作業說明.
A. 根據正文,NettyRemotingServer 所對應的服務端主要在哪些地方使用?
B. 請依正文所述,說明在 EpollEventLoopGroup 與 NioEventLoopGroup 之間選擇建立哪一個時,是依據什麼決定的。

正文.
寫在前面
RocketMQ Remoting模塊也是整個代碼中比較簡單的一個模塊,在掌握基本的Netty知識之后就可以嘗試對源碼進行簡單的閱讀分析,我也是結合源碼分析來進行Netty應用的學習。
該模塊主要有兩個類 NettyRemotingServer 和 NettyRemotingClient 。分別對應服務端和客戶端,服務端主要在Broker和NameService中使用。
本文是對NettyRemotingServer 的初始化和啟動流程以及請求發送和處理的過程結合源碼進行簡單分析。第一次認真寫博客,如有不足希望在評論里指出。
Server啟動流程
初始化實例
初始化時首先實例化了 ServerBootstrap 以及publicExecutor,publicExecutor為負責處理請求業務的線程池。RocketMQ中NettyRemotingServer的使用的是 Reactor 多線程模型
this.serverBootstrap = new ServerBootstrap(); this.nettyServerConfig = nettyServerConfig; this.channelEventListener = channelEventListener; int publicThreadNums = nettyServerConfig.getServerCallbackExecutorThreads(); if (publicThreadNums <= 0) { publicThreadNums = 4; } this.publicExecutor = Executors.newFixedThreadPool(publicThreadNums, new ThreadFactory() { private AtomicInteger threadIndex = new AtomicInteger(0); @Override public Thread newThread(Runnable r) { return new Thread(r, "NettyServerPublicExecutor_" + this.threadIndex.incrementAndGet()); } });
根據 useEpoll() 方法判斷當前主機是否支持epoll,然后決定創建 EpollEventLoopGroup 或者 NioEventLoopGroup;
源碼如下所示,並且通過實現ThreadFactory來自定義線程名。

條目.
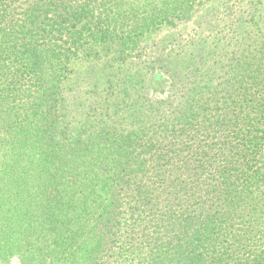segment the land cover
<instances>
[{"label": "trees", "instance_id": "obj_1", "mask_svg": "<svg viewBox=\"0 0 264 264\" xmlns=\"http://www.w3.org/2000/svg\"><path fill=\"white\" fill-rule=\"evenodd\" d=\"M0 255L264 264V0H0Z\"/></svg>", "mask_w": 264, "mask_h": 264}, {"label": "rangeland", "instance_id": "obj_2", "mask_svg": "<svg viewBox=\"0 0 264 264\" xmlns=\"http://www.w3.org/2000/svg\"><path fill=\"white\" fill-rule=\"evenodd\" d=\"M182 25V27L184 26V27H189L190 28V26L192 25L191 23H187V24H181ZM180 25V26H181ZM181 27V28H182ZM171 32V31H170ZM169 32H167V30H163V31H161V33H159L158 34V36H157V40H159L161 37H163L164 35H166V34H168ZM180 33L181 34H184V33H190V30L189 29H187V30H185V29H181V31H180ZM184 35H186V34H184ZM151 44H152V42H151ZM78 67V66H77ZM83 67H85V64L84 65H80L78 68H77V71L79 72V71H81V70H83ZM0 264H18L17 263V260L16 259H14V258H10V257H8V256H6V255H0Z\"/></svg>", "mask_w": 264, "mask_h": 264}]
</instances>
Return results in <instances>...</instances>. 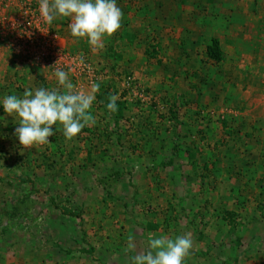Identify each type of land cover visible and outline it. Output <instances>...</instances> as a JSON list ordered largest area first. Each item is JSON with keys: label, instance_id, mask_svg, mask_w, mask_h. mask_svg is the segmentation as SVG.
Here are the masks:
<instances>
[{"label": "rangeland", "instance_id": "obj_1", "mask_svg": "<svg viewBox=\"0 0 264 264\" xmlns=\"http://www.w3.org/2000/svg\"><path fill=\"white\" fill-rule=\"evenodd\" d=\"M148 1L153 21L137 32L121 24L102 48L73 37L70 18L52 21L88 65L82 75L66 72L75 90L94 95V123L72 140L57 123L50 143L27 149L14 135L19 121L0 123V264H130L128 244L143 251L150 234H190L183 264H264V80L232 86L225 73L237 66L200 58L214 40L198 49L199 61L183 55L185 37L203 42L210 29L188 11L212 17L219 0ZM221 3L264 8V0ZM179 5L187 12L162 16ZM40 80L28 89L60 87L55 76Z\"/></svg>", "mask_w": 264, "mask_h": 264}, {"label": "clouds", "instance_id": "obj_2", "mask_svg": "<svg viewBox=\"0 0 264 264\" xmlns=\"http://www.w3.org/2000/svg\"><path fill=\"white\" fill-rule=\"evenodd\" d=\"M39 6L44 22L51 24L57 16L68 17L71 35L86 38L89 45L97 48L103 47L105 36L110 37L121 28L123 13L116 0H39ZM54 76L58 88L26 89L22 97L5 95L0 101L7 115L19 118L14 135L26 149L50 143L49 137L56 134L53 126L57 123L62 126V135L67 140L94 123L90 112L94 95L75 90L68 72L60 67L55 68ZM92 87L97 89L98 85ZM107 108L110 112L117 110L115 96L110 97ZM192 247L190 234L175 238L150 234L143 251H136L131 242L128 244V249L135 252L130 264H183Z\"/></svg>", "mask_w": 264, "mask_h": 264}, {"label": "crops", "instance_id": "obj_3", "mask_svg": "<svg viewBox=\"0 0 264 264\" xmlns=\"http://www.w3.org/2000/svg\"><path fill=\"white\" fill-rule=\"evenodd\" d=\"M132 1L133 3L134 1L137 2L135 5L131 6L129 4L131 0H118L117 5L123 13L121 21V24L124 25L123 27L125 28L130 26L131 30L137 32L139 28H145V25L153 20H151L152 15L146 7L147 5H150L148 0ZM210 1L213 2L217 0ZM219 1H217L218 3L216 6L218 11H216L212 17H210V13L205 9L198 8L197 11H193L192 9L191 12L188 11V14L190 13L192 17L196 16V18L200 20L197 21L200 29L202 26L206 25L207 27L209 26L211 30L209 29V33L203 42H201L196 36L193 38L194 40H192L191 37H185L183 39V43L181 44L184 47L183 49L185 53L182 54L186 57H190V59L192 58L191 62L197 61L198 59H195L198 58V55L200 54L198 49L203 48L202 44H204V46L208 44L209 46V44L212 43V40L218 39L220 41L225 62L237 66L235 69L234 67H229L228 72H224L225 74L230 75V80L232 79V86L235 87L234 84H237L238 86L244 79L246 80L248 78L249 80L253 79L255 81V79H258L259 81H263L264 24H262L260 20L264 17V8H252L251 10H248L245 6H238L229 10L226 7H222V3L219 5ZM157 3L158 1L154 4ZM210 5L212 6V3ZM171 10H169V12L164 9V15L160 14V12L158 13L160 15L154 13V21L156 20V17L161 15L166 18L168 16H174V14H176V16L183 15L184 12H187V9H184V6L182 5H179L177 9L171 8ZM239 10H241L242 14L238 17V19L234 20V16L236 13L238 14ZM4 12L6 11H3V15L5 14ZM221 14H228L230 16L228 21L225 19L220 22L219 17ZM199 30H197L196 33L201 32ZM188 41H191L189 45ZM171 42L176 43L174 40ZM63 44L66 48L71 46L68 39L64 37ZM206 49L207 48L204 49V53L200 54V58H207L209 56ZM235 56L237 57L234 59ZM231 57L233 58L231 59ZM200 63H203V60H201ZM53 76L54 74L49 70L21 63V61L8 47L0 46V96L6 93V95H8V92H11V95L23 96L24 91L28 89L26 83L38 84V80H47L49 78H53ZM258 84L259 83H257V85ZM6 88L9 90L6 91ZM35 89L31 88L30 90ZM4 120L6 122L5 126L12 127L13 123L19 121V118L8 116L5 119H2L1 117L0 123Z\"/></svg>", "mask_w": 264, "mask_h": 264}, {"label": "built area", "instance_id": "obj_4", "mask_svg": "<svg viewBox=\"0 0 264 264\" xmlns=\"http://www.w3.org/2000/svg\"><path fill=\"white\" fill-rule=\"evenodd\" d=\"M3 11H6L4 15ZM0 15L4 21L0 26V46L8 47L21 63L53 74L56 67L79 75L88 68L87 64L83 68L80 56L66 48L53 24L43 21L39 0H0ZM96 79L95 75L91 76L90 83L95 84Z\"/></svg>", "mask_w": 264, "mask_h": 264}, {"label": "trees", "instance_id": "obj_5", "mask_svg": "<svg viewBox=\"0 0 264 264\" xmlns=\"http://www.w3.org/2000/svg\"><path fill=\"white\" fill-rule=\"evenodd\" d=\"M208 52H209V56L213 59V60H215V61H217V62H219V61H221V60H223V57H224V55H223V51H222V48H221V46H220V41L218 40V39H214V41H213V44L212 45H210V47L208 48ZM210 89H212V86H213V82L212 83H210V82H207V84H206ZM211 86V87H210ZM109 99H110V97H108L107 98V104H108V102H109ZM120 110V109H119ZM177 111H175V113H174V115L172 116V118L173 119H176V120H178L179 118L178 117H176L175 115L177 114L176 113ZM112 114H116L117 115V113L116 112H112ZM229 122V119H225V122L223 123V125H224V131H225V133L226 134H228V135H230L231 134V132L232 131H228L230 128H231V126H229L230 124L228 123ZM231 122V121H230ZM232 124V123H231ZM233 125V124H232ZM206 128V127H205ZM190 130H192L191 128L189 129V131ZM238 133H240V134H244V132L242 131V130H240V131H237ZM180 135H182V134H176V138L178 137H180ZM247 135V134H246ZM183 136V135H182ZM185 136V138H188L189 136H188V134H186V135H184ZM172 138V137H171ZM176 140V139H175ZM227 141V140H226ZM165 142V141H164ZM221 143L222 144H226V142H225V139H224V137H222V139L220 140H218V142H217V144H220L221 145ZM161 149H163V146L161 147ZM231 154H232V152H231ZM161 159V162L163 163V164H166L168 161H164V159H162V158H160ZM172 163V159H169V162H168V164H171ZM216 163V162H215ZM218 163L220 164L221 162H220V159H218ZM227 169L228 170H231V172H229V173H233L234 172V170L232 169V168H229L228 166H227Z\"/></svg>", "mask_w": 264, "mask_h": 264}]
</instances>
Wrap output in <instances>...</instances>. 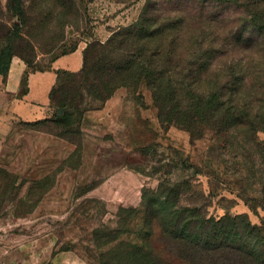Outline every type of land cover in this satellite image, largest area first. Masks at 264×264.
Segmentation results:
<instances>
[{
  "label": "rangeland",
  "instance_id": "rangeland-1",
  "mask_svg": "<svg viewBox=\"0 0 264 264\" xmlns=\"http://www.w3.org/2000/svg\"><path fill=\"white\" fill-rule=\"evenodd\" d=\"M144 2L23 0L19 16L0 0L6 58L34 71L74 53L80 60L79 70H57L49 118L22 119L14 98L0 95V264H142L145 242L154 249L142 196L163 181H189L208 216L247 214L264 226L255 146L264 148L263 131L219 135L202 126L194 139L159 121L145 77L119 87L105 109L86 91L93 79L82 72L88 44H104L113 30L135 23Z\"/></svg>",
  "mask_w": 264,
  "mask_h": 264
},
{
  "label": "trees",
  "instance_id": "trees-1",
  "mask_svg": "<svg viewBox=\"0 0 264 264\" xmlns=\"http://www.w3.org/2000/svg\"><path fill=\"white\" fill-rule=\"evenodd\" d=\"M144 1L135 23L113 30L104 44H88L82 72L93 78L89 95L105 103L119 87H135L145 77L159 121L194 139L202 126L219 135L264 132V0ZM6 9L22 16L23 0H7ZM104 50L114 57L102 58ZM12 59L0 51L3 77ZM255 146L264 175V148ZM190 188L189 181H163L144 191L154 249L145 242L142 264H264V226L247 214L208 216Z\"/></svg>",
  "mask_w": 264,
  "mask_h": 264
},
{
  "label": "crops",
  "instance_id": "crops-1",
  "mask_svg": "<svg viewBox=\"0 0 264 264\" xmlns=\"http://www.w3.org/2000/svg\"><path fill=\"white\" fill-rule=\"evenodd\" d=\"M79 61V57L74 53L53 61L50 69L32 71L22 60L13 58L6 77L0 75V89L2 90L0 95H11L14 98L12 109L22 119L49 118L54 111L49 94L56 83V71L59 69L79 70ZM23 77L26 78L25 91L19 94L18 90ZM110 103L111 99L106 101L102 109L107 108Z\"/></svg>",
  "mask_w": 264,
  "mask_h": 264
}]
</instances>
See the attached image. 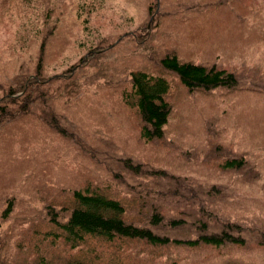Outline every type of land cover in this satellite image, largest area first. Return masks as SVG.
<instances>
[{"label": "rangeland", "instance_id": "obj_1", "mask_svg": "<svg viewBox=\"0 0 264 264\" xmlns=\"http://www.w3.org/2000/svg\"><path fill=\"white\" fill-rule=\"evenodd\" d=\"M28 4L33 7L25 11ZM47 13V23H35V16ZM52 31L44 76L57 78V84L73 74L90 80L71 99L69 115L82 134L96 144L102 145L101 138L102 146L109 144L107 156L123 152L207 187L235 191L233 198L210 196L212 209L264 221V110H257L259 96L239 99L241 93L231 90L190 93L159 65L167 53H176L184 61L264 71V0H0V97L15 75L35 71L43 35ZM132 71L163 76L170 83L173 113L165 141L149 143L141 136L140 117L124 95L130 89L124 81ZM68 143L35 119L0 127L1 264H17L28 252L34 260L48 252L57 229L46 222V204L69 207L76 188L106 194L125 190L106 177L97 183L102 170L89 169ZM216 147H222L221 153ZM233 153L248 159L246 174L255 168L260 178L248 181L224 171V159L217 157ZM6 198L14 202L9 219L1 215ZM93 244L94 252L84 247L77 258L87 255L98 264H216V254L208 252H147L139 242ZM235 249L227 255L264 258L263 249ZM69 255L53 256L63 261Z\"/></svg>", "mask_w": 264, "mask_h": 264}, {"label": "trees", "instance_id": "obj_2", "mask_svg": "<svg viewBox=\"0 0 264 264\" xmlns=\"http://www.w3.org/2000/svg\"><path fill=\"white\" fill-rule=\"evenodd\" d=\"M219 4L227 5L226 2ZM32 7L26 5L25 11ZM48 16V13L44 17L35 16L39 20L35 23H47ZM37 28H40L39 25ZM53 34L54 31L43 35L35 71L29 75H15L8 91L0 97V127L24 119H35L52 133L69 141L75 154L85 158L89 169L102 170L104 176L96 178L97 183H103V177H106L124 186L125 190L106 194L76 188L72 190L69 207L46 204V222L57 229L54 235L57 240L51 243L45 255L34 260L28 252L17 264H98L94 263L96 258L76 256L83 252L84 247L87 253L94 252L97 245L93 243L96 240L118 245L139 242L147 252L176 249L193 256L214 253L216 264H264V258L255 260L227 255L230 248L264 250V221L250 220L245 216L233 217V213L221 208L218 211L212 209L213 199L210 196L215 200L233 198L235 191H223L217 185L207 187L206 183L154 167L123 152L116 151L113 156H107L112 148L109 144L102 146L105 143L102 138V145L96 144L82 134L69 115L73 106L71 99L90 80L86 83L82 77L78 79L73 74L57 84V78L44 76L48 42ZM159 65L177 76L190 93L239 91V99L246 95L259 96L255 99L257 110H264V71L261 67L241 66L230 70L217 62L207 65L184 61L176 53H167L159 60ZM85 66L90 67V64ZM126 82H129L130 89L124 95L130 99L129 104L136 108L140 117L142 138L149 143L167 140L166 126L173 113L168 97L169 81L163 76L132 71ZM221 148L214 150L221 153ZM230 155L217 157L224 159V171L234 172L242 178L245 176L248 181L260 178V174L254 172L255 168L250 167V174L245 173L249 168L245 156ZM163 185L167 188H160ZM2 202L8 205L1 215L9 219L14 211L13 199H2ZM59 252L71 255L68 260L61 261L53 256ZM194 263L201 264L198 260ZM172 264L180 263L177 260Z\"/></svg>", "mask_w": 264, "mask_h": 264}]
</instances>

答案.
A. 主要在 Broker 和 NameService 中使用。

B. 程式先以 useEpoll() 方法判斷當前主機是否支持 epoll,再依判斷結果決定建立 EpollEventLoopGroup 或 NioEventLoopGroup。